Difference listings
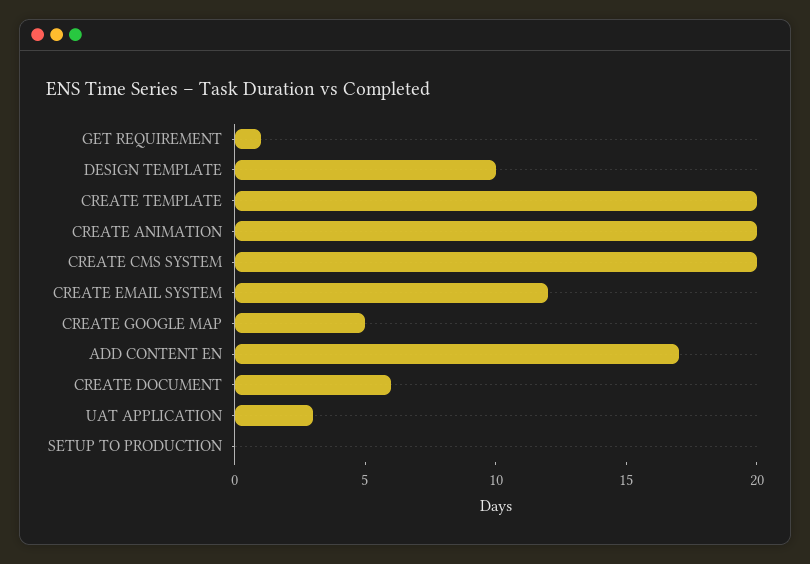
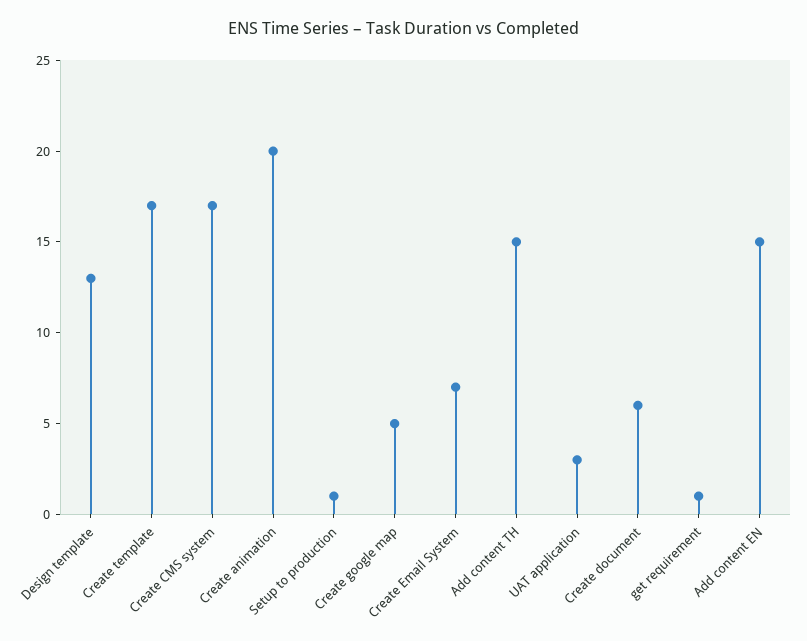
  {
    "GET REQUIREMENT": 1,
-   "DESIGN TEMPLATE": 10,
+   "DESIGN TEMPLATE": 13,
-   "CREATE TEMPLATE": 20,
+   "CREATE TEMPLATE": 17,
    "CREATE ANIMATION": 20,
-   "CREATE CMS SYSTEM": 20,
+   "CREATE CMS SYSTEM": 17,
-   "CREATE EMAIL SYSTEM": 12,
+   "CREATE EMAIL SYSTEM": 7,
    "CREATE GOOGLE MAP": 5,
-   "ADD CONTENT EN": 17,
+   "ADD CONTENT EN": 15,
    "CREATE DOCUMENT": 6,
    "UAT APPLICATION": 3,
-   "SETUP TO PRODUCTION": 0
+   "SETUP TO PRODUCTION": 1,
+   "Add content TH": 15
  }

→ Exercise objective:
Could the entries above be restated word for word, with the pictures left out?

→ Exercise response:
  {
    "GET REQUIREMENT": 1,
-   "DESIGN TEMPLATE": 10,
+   "DESIGN TEMPLATE": 13,
-   "CREATE TEMPLATE": 20,
+   "CREATE TEMPLATE": 17,
    "CREATE ANIMATION": 20,
-   "CREATE CMS SYSTEM": 20,
+   "CREATE CMS SYSTEM": 17,
-   "CREATE EMAIL SYSTEM": 12,
+   "CREATE EMAIL SYSTEM": 7,
    "CREATE GOOGLE MAP": 5,
-   "ADD CONTENT EN": 17,
+   "ADD CONTENT EN": 15,
    "CREATE DOCUMENT": 6,
    "UAT APPLICATION": 3,
-   "SETUP TO PRODUCTION": 0
+   "SETUP TO PRODUCTION": 1,
+   "Add content TH": 15
  }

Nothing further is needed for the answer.